Requirements:
1. According to the forum thread on the signal operator trade, in which service is it much easier to change trades?
2. In the forum thread on the signal operator trade, rewrite the passage between "Taking an offer" and "can help you?", inclusive, replacing "recruiters" with "career counselors".

Document section:

------------------------------

# Any signal operator info.??



## C.O.D (21 Dec 2009)

Hello. I just got through the application process, and have a date for basic. The trade I have selected is signal operator. This was not my first choice but I feel as though I have left this long enough and should get in now. I know what to expect from bmq, but I would like an idea of the day to day life of a sig op at signal school, and after that..., In short, does anyone have any good info, tips, or anything at all they can share at all for a would be sig op? Also if I decide that being a signal operator is not for me, would I be able to switch easily if another trade opened up after bmq?? Much appreciated. Cheers.


----------



## C.O.D (21 Dec 2009)

Hello. I just got through the application process, and have a date for basic. The trade I have selected is signal operator. This was not my first choice but I feel as though I have left this long enough and should get in now. I know what to expect from bmq, but I would like an idea of the day to day life of a sig op at signal school, and after that..., In short, does anyone have any good info, tips, or anything at all they can share at all for a would be sig op? Also if I decide that being a signal operator is not for me, would I be able to switch easily if another trade opened up after bmq?? Much appreciated. Cheers.


----------



## Michael OLeary (21 Dec 2009)

Please do not double post.  Give people time to find your first posting and respond to it.

http://forums.army.ca/forums/threads/91212/post-899133;topicseen#new

Milnet.ca Staff


----------



## Brasidas (21 Dec 2009)

C.O.D said:
			
		

> Also if I decide that being a signal operator is not for me, would I be able to switch easily if another trade opened up after bmq?? Much appreciated. Cheers.



Reg force or reserve? It's a hell of a lot easier to change trades in the reserves.

Sig op's a distressed trade, in that numbers are pretty short for the demand. Moreover, you won't have had any direct exposure to working as a sig op during BMQ, so how are you going to be in a better position to judge whether it's something you'll enjoy? Your best bet would be to meet with sig ops *now*, get a solid grip on the trade and figure out your next move from there.

Taking an offer when you've got mixed feelings about that trade's bad news, man.


----------



## slowmode (21 Dec 2009)

You'll have the bunch that tell you they dont like being a Sig op, and you'll have the bunch that say they love it. Your going to have to do lots of reading on your own and talk to the recruiters. 

Maybe this thread can help you?

http://forums.army.ca/forums/threads/77029.0

Best of luck


----------



## C.O.D (21 Dec 2009)

------------------------------

Excerpted records:
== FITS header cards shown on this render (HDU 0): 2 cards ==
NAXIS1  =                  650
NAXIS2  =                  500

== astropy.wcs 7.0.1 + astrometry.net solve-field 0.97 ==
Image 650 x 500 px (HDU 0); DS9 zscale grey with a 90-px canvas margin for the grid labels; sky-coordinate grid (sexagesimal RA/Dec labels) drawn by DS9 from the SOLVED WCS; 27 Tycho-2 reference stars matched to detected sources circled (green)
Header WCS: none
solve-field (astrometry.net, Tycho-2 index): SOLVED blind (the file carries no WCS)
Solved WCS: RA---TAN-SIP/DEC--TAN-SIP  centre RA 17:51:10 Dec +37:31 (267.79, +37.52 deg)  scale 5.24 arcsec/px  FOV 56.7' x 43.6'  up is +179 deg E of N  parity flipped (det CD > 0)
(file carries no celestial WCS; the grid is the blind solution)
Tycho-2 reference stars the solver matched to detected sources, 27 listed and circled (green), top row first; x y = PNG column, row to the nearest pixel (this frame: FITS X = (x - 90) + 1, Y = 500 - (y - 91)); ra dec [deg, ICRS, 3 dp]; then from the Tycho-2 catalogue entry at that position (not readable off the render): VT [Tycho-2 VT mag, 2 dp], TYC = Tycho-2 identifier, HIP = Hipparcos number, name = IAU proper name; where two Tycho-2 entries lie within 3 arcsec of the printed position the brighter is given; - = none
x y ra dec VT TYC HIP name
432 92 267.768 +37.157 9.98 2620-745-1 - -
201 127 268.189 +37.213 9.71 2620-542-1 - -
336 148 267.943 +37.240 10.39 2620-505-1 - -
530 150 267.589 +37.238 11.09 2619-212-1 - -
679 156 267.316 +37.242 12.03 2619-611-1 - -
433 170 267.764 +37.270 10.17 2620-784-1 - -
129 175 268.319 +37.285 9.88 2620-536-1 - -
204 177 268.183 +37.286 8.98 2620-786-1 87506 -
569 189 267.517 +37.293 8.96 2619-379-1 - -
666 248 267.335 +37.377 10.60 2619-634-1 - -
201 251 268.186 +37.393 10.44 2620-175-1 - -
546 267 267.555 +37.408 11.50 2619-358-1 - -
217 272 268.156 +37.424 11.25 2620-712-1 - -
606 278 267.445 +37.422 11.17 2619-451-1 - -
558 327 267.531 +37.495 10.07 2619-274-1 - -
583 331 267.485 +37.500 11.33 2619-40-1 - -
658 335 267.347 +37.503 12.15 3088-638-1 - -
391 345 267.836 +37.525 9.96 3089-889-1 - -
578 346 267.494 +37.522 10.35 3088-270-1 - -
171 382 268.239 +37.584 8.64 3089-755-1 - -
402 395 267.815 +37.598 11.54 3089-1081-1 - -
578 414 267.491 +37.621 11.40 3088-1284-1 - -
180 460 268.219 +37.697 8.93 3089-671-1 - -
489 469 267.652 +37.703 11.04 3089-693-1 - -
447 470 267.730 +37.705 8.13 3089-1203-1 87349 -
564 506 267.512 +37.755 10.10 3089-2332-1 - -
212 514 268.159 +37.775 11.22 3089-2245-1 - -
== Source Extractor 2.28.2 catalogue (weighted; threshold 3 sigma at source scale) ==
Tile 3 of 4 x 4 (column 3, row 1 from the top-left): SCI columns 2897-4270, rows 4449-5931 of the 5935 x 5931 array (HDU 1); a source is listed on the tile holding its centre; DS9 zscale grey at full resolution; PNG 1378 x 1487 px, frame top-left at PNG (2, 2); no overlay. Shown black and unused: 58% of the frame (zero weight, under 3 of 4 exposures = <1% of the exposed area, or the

------------------------------

Solution list:
1. The reserves.

2.
Taking an offer when you've got mixed feelings about that trade's bad news, man.


----------



## slowmode (21 Dec 2009)

You'll have the bunch that tell you they dont like being a Sig op, and you'll have the bunch that say they love it. Your going to have to do lots of reading on your own and talk to the career counselors. 

Maybe this thread can help you?